Thanks to the transparency and accessibility of open data, we have the unique opportunity to work in this exercise with real, updated, and institutional-quality information that reflects environmental issues. This democratization of access not only allows for the development of rigorous analyses with official data but also contributes to informed public debate on environmental policies, creating a direct bridge between scientific research and societal needs.

In this practical exercise, we will dive into the complete lifecycle of a modeling project, using a real case study: the analysis of air quality in Castile and León. Unlike approaches that focus solely on the implementation of algorithms, our methodology focuses on:

  1. Loading and initial data exploration: identifying patterns, anomalies, and underlying relationships that will guide our modeling.
  2. Exploratory analysis for modeling: building visualizations and performing feature engineering to optimize the model.
  3. Development and evaluation of regression models: building and comparing multiple iterative models to understand how complexity affects performance.
  4. Model application and conclusions: using the final model to simulate scenarios and quantify the impact of potential environmental policies.

Access the data laboratory repository on Github.

Run the data pre-processing code on Google Colab.

Analysis Architecture

The core of this exercise follows a structured flow in four key phases, as illustrated in Figure 1. Each phase builds on the previous one, from initial data exploration to the final application of the model.

A screenshot of a computer

AI-generated content may be incorrect.

Figure 1. Phases of the predictive modeling project.

Development Process

1. Loading and Initial Data Exploration

The first step is to understand the raw material of our analysis: the data. Using an air quality dataset from Castile and León, spanning 24 years of measurements, we face common real-world challenges:

  • Missing Values: variables such as CO and PM2.5 have limited data coverage.
  • Anomalous Data: negative and extreme values are detected, likely due to sensor errors.

Through a process of cleaning and transformation, we convert the raw data into a clean and structured dataset, ready for modeling.
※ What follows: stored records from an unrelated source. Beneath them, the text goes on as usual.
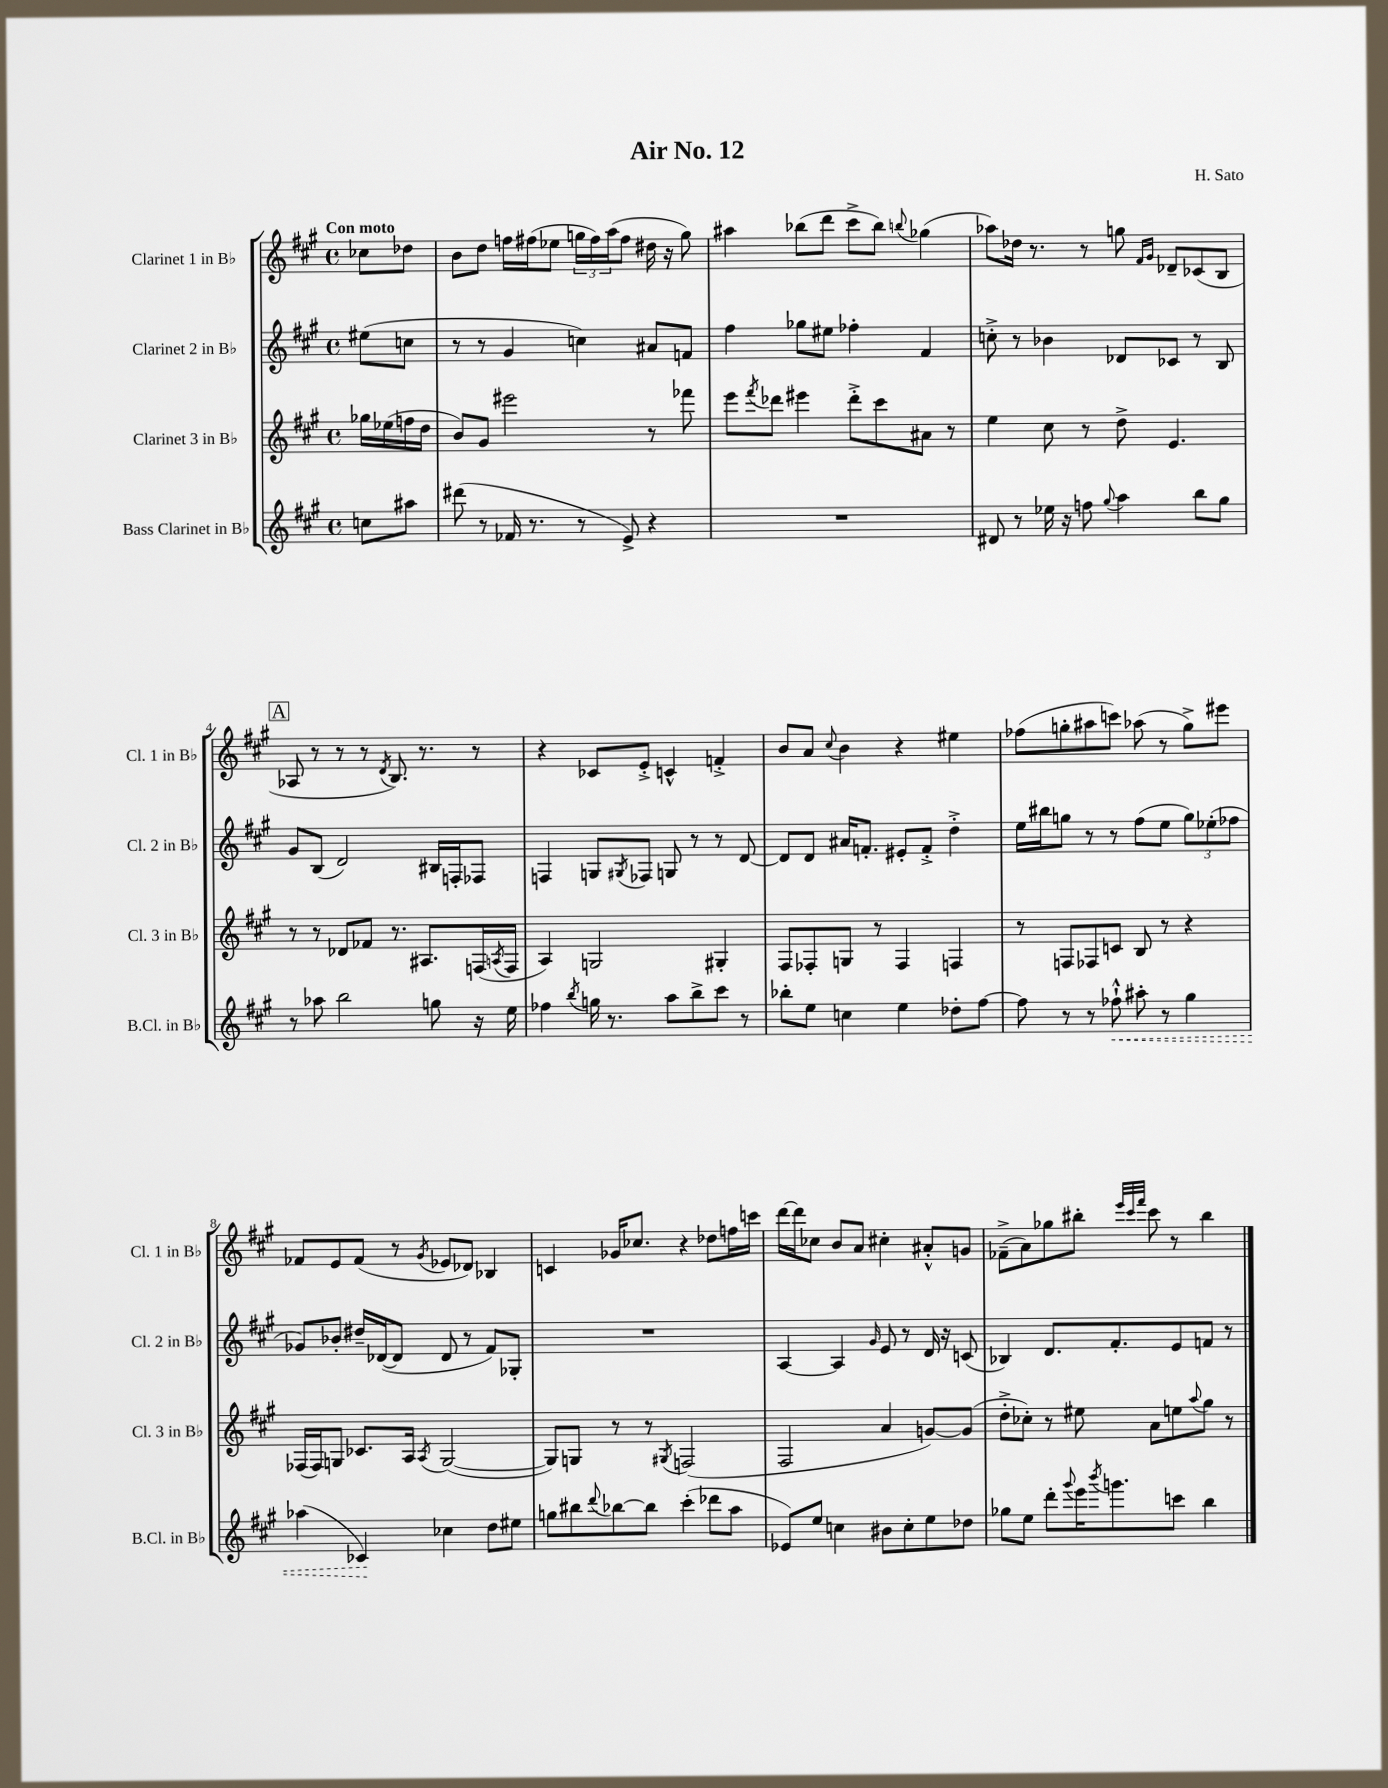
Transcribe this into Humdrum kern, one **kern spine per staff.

**kern	**kern	**kern	**kern
*staff4	*staff3	*staff2	*staff1
*clefG2	*clefG2	*clefG2	*clefG2
*k[f#c#g#]	*k[f#c#g#]	*k[f#c#g#]	*k[f#c#g#]
*M4/4	*M4/4	*M4/4	*M4/4
*met(c)	*met(c)	*met(c)	*met(c)
8cc	16gg-	(8ee#	8cc-
.	(16ee-	.	.
8aa#	16ff	8cc	8dd-
.	16dd	.	.
=	=	=	=
(8ddd#	8b)	8r	8b
8r	8g#	8r	8dd
16f-	2eee#	4g#	16ff
8.r	.	.	(16ff#
.	.	.	8ee-
8r	.	4cc)	24gg
.	.	.	24ff#)
.	.	.	(24aa
8e^)	.	.	8ff#
4r	8r	8a#	16dd#
.	.	.	16r
.	8fff-	8f	8gg)
=	=	=	=
1r	8eee	4ff#	4aa#
.	8qfff#	.	.
.	8ddd-	.	.
.	4eee#	8gg-	(8bb-
.	.	8ee#	8ddd
.	8ddd-'^	4ff-'	8ccc#^
.	8ccc#	.	8bb-)
.	.	.	8qqbb
.	8a#	4f#	(4gg-
.	8r	.	.
=	=	=	=
8d#	4ee	8cc'^	8aa-)
8r	.	8r	16dd-
.	.	.	8.r
16ee-	8cc#	4b-	.
16r	.	.	.
8ff	8r	.	8r
8qqgg#	.	.	.
4aa	8dd^	8d-	8gg
.	.	.	16qqf#
.	.	.	16qqg#
.	4.e	8c-	8d-~
8bb	.	8r	(8c-
8gg#	.	8B	8B
=	=	=	=
8r	8r	8g#	8A-
8aa-	8r	(8B	8r
2bb	8d-	2d)	8r
.	8f-	.	8r
.	.	.	8qd
.	8.r	.	8.B)
.	8.A#	.	8.r
8gg	.	16B#	.
.	.	16F'	.
16r	(16F	8F-	8r
.	8qA	.	.
16ee	16F	.	.
=	=	=	=
4ff-	4A)	4F	4r
8qbb	.	.	.
16gg	2G	8G	8c-
8.r	.	.	.
.	.	8qG#	.
.	.	8F-	8e'^
8aa	.	8G	4c^^
8bb^	.	8r	.
8ccc#	4G#'	8r	4f'^
8r	.	[8d	.
=	=	=	=
8bb-'	8F#	8d]	8b
8ee	8F-'	8d	8a
.	.	.	8qqcc#
4cc	8G	16a#	4b
.	.	8.f'	.
.	8r	.	.
4ee	4F-	8e#'	4r
.	.	8f'^	.
8dd-'	4F	4dd'^	4ee#
[8ff#	.	.	.
=	=	=	=
8ff#]	8r	16ee	(8ff-
.	.	16bb#	.
8r	8F	8gg	8gg'
8r	8F-	8r	8aa#
8ff-`^^	8c	8r	8ccc)
8aa#'	8B	(8ff#	(8aa-
8r	8r	8ee	8r
4gg#	4r	12gg)	8gg^)
.	.	(12ee-'	.
.	.	.	8eee#
.	.	12ff-	.
=	=	=	=
(4aa-	(16F-	8g-)	8f-
.	16F-)	.	.
.	8G	8b-'	8e
4c-)	8.c-	16dd#~	(8f-
.	.	([16d-	.
.	.	8d-]	8r
.	16A	.	.
.	8qA	.	8qg#
4cc-	([2G	8d-	8e-
.	.	8r	8d-)
8dd	.	8f#)	4B-
8ee#	.	8G-'	.
=	=	=	=
8gg	8G])	1r	4c
8bb#	8G	.	.
8qqddd	.	.	.
[8bb-	8r	.	16g-
.	.	.	8.cc-
8bb-]	8r	.	.
.	8qG#	.	.
(4ccc#'	(2F	.	4r
8ddd-	.	.	8dd-
8aa	.	.	16ff
.	.	.	16ccc
=	=	=	=
8e-)	2F#	[4A	[16ddd
.	.	.	16ddd]
8ee	.	.	8cc-
4cc	.	4A]	8b
.	.	.	8a
.	.	16qqg#	.
8b#	4a	8e	4cc#'
8cc'	.	8r	.
8ee	[8g)	16d	8a#'^^
.	.	16r	.
8dd-	(8g]	(8c	8g
=	=	=	=
8gg-	8dd'^	4B-)	(8f-~^
8ee	8cc-')	.	8a)
8ddd'	8r	8.d	8gg-
8qqggg#	.	.	.
16eee	8ee#	.	8bb#'
8qbbb	.	.	.
8.ggg	.	8.f#'	.
.	.	.	32qqeee
.	.	.	32qqccc#
.	.	.	32qqfff#
.	8a	.	8ccc#
8ccc	8ee	8e	8r
.	8qqaa	.	.
4bb	8gg#	8f	4bb#
.	8r	8r	.
==	==	==	==
*-	*-	*-	*-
2. Exploratory Analysis for Modeling

Once the data is clean, we look for patterns. Visual analysis reveals a strong seasonality in NO₂ levels, with peaks in winter and troughs in summer. This observation is crucial and leads us to create new variables (feature engineering), such as cyclical components for the months, which allow the model to "understand" the circular nature of the seasons.
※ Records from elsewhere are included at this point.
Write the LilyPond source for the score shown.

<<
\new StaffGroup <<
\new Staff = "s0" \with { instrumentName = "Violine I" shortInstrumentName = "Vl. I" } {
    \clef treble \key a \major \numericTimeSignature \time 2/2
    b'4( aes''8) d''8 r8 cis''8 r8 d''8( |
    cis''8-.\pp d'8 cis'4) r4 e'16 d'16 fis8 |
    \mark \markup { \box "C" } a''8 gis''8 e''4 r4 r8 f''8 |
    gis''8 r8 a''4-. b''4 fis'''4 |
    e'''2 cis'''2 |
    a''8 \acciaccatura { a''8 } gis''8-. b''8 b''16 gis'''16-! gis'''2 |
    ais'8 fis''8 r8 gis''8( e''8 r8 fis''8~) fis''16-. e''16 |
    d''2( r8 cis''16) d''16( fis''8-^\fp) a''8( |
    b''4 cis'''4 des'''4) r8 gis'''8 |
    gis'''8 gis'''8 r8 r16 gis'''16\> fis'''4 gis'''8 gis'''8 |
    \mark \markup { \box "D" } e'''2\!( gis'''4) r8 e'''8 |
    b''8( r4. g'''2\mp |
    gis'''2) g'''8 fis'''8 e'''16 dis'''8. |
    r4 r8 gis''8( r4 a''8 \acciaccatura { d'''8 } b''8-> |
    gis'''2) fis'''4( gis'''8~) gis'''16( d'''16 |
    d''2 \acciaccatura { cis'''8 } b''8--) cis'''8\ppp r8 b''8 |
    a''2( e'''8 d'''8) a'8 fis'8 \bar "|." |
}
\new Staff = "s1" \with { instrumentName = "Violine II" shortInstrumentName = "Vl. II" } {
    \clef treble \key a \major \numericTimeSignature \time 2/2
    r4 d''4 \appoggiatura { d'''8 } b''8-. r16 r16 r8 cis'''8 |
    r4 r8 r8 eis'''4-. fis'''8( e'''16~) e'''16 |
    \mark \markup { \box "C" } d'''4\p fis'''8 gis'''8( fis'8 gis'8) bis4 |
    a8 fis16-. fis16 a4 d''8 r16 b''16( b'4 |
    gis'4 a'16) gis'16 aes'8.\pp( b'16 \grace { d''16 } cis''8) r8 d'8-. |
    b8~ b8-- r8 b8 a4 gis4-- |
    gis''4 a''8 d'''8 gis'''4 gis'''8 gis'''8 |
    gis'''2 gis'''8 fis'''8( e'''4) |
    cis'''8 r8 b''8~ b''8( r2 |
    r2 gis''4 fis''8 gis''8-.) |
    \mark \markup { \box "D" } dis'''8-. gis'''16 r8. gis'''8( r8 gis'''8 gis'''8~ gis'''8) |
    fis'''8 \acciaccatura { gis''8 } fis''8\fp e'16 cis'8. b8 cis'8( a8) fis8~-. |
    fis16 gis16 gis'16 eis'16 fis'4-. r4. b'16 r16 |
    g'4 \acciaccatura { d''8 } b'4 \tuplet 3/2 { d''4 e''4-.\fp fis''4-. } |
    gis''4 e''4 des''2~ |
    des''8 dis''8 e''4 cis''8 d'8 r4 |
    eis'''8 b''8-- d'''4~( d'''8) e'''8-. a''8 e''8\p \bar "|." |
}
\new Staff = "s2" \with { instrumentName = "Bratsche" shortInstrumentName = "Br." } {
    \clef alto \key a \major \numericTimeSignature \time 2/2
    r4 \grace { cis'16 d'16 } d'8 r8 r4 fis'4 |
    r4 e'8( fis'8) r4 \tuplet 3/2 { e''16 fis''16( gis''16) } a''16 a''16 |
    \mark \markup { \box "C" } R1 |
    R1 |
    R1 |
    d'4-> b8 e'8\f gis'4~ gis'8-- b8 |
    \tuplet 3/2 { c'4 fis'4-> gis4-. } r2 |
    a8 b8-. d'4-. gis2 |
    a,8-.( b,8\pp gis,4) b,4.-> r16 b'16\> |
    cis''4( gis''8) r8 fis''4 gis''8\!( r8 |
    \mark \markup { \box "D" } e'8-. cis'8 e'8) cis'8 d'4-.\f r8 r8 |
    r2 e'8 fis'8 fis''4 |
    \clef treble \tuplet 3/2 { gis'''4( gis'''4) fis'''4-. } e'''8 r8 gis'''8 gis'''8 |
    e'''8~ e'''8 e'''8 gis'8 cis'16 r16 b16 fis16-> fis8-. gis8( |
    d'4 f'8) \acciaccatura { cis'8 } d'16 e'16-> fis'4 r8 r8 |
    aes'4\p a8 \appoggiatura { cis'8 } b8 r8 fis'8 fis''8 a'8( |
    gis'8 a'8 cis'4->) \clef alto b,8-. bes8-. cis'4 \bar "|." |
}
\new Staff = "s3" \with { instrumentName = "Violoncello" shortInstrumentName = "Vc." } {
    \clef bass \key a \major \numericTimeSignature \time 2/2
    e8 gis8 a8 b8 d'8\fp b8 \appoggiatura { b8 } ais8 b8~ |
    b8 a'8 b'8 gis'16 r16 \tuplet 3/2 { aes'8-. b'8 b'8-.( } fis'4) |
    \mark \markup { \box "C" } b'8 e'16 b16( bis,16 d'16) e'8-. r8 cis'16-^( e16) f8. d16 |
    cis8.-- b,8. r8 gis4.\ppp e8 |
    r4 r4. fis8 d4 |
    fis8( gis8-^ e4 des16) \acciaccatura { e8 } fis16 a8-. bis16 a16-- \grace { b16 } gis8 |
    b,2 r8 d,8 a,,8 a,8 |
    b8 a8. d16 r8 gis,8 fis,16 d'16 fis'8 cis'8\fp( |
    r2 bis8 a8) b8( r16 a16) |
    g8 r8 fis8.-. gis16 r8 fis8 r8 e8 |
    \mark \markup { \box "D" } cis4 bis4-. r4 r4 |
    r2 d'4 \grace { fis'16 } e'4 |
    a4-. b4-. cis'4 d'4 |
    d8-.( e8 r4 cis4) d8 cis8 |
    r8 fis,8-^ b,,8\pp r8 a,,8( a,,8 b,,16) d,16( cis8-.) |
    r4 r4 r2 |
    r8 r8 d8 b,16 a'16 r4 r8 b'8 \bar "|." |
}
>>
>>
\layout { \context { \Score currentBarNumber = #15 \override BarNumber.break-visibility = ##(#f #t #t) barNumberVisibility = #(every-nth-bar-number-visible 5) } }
A graph with different colored lines

AI-generated content may be incorrect.

Figure 2. Seasonal variation of NO₂ levels in Castile and León.

3. Development and Evaluation of Regression Models

With a solid understanding of the data, we proceed to build three linear regression models of increasing complexity:

  • Base Model: uses only pollutants as predictors.
  • Seasonal Model: adds time variables.
  • Complete Model: includes interactions and geographical effects.
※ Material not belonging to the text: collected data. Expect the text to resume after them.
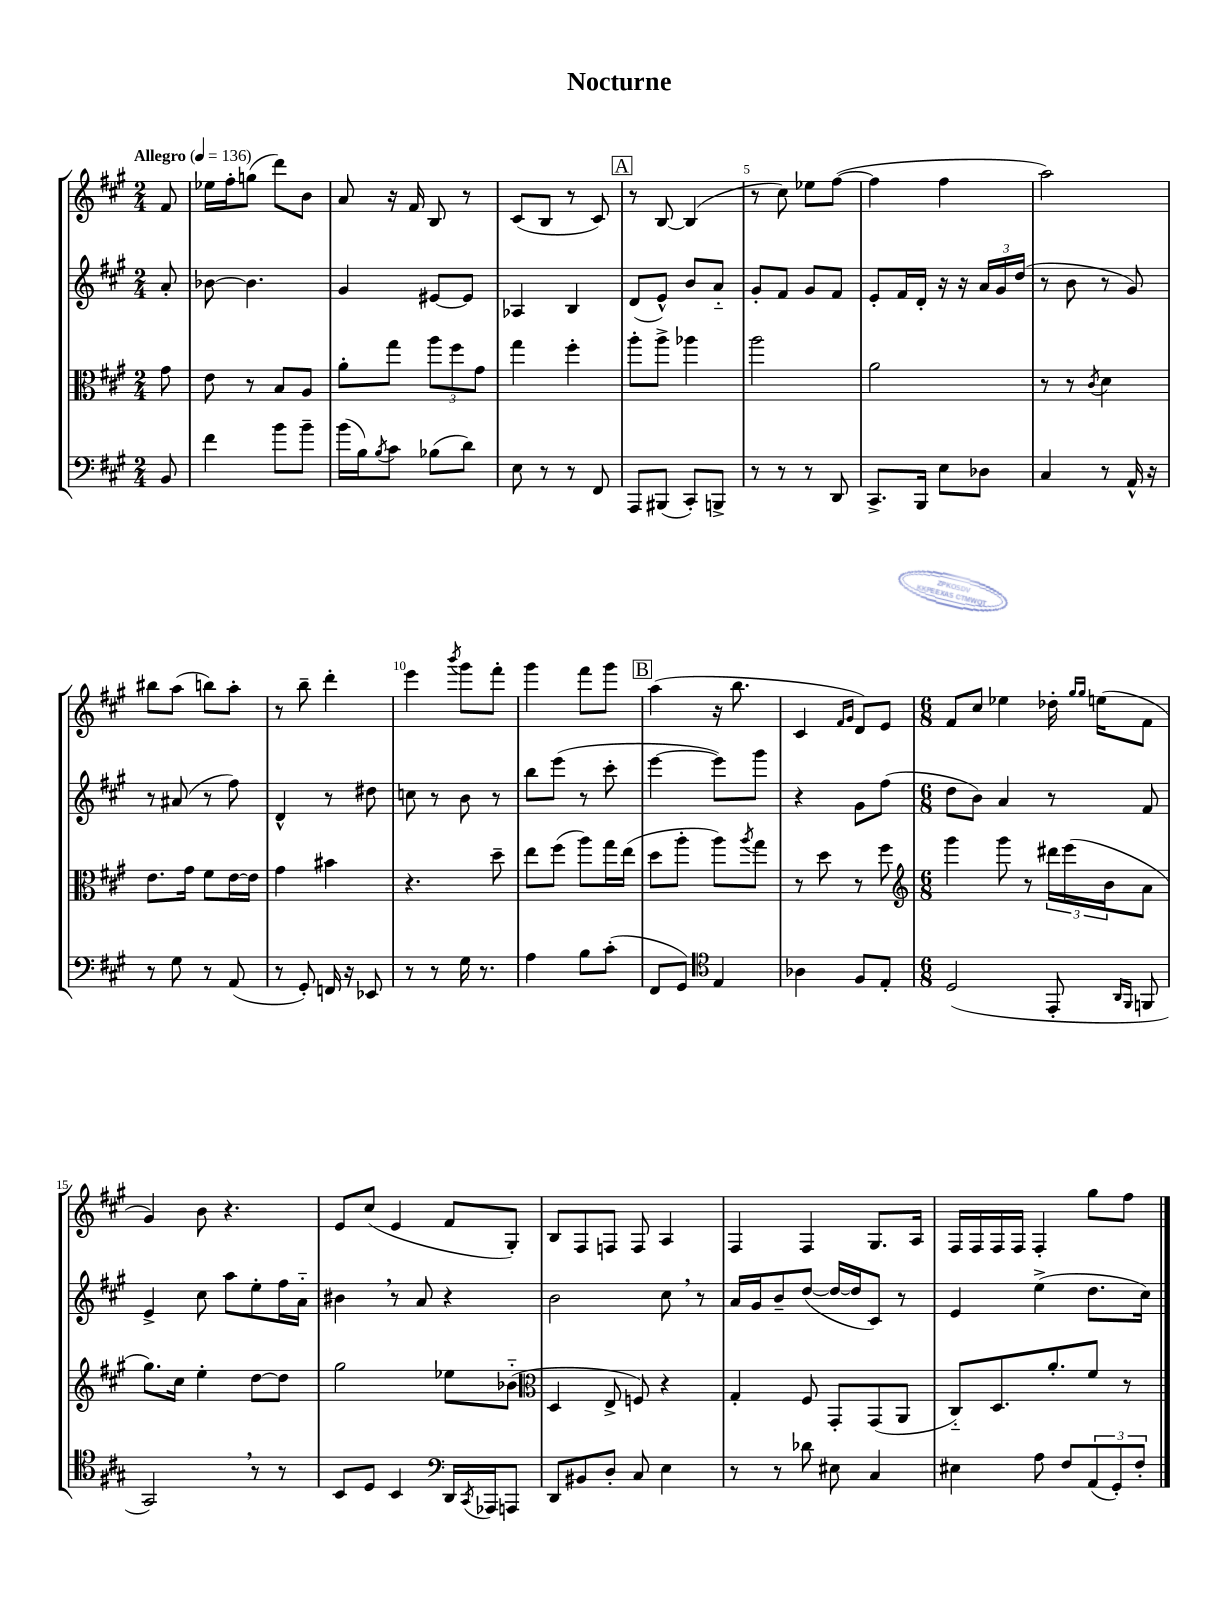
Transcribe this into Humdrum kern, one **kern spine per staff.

**kern	**kern	**kern	**kern
*staff4	*staff3	*staff2	*staff1
*clefF4	*clefC3	*clefG2	*clefG2
*k[f#c#g#]	*k[f#c#g#]	*k[f#c#g#]	*k[f#c#g#]
*M2/4	*M2/4	*M2/4	*M2/4
*MM136	*MM136	*MM136	*MM136
8BB	8g#	8a'	8f#
=	=	=	=
4f#	8e	[8b-	16ee-
.	.	.	16ff#'
.	8r	4.b-]	(8gg
8b	8B	.	8ddd)
8b~	8A	.	8b
=	=	=	=
(16b	8a'	4g#	8a
16B)	.	.	.
8qB	.	.	.
8c#	8gg#	.	16r
.	.	.	16f#
(8B-	12aa	[8e#	8B
.	12ff#	.	.
8d)	.	8e#]	8r
.	12g#	.	.
=	=	=	=
8E	4gg#	4A-	(8c#
8r	.	.	8B
8r	4ff#'	4B	8r
8FF#	.	.	8c#)
=	=	=	=
8AAA	8aa'	(8d	8r
(8BBB#	8aa^	8e^^)	[8B
8CC#')	4aa-	8b	(4B]
8BBB^	.	8a'~	.
=	=	=	=
8r	2aa	8g#'	8r
8r	.	8f#	8cc#)
8r	.	8g#	8ee-
8DD	.	8f#	([8ff#
=	=	=	=
8.CC#^	2a	8e'	4ff#]
.	.	16f#	.
16BBB	.	16d'	.
8E	.	16r	4ff#
.	.	16r	.
8D-	.	24a	.
.	.	24g#	.
.	.	(24dd	.
=	=	=	=
4C#	8r	8r	2aa)
.	8r	8b	.
.	8qc#	.	.
8r	4d	8r	.
16AA^^	.	8g#)	.
16r	.	.	.
=	=	=	=
8r	8.e	8r	8bb#
8G#	.	(8a#	(8aa
.	16g#	.	.
8r	8f#	8r	8bb)
(8AA	[16e	8ff#)	8aa'
.	16e]	.	.
=	=	=	=
8r	4g#	4d^^	8r
8GG#')	.	.	8bb~
16FF	4b#	8r	4ddd'
16r	.	.	.
8EE-	.	8dd#	.
=	=	=	=
8r	4.r	8cc	4eee
8r	.	8r	.
.	.	.	8qbbb
16G#	.	8b	8ggg#
8.r	.	.	.
.	8dd~	8r	8fff#'
=	=	=	=
4A	8ee	8bb	4ggg#
.	(8ff#	(8eee	.
8B	8aa)	8r	8fff#
(8c#'	16gg#	8ccc#'	8ggg#
.	(16ee	.	.
=	=	=	=
8FF#	8dd	[4eee	(4aa
8GG#)	8aa'	.	.
*clefC4	*	*	*
4E	8aa)	8eee])	16r
.	.	.	8.bb
.	8qaa	.	.
.	8gg#	8ggg#	.
=	=	=	=
4A-	8r	4r	4c#
.	8dd	.	.
.	.	.	16qqf#
.	.	.	16qqg#
8F#	8r	8g#	8d)
8E'	8ff#	(8ff#	8e
=	=	=	=
*	*clefG2	*	*
*M6/8	*M6/8	*M6/8	*M6/8
(2D	4ggg#	8dd	8f#
.	.	8b)	8cc#
.	8ggg#	4a	4ee-
.	8r	.	.
8EE'	24ddd#	8r	16dd-'
.	(24eee	.	.
.	.	.	16qqgg#
.	.	.	16qqgg#
.	.	.	(16ee
.	24b	.	.
16qqAA	.	.	.
16qqFF#	.	.	.
8FF	8a	8f#	8f#
=	=	=	=
2GG#)	8.gg#)	4e^	4g#)
.	16cc#	.	.
.	4ee'	8cc#	8b
.	.	8aa	4.r
8r	[8dd	8ee'	.
8r	8dd]	16ff#	.
.	.	16a'~	.
=	=	=	=
8BB	2gg#	4b#	8e
8D	.	.	(8cc#
4BB	.	8r	4e
.	.	8a	.
*clefF4	*	*	*
16DD	8ee-	4r	8f#
8qCC#	.	.	.
16AAA-	.	.	.
8AAA	(8b-'~	.	8G#')
=	=	=	=
*	*clefC3	*	*
8DD	4D	2b	8B
8BB#	.	.	8F#
8D'	8E^	.	8F
8C#	8F)	.	8F
4E	4r	8cc#	4A
.	.	8r	.
=	=	=	=
8r	4G#'	16a	4F#
.	.	16g#	.
8r	.	8b~	.
8d-	8F#	([8dd	4F#
8E#	8GG#'	16dd_	.
.	.	16dd]	.
4C#	(8GG#	8c#)	8.G#
.	8AA	8r	.
.	.	.	16A
=	=	=	=
4E#	8C#'~)	4e	16F#
.	.	.	16F#
.	8.D	.	16F#
.	.	.	16F#
8A	.	(4ee^	4F#'
.	8.a'	.	.
8F#	.	.	.
(12AA	8f#	8.dd	8gg#
12GG#')	.	.	.
.	8r	.	8ff#
12F#'	.	.	.
.	.	16cc#)	.
==	==	==	==
*-	*-	*-	*-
Comparing these models allows us to quantify the improvement in predictive capability. The Seasonal Model emerges as the optimal choice, explaining almost 63% of the variability in NO₂, a remarkable result for environmental data.

4. Model Application and Conclusions

Finally, we subject the model to a rigorous diagnosis and use it to simulate the impact of environmental policies. For example, our analysis estimates that a 20% reduction in NO emissions could translate into a 4.8% decrease in NO₂ levels.

A graph with a red line and blue line

AI-generated content may be incorrect.

Figure 3. Performance of the seasonal model. The predicted values align well with the actual values.

What can you learn?

This practical exercise allows you to learn:

  • Data project lifecycle: from cleaning to application.
  • Linear regression techniques: construction, interpretation, and diagnosis.
  • Handling time-series data: capturing seasonality and trends.
  • Model validation: techniques like cross-validation and temporal validation.
  • Communicating results: how to translate findings into actionable insights.

Conclusions and Future

This exercise demonstrates the power of a structured and rigorous approach in data science. We have transformed a complex dataset into a predictive model that is not only accurate but also interpretable and useful.

For those interested in taking this analysis to the next level, the possibilities are numerous:

  • Incorporation of meteorological data: variables such as temperature and wind could significantly improve accuracy.
  • More advanced models: exploring techniques such as Generalized Additive Models (GAM) or other machine learning algorithms.
  • Spatial analysis: investigating how pollution patterns vary between different locations.

In summary, this exercise not only illustrates the application of regression techniques but also underscores the importance of an integrated approach that combines statistical rigor with practical relevance.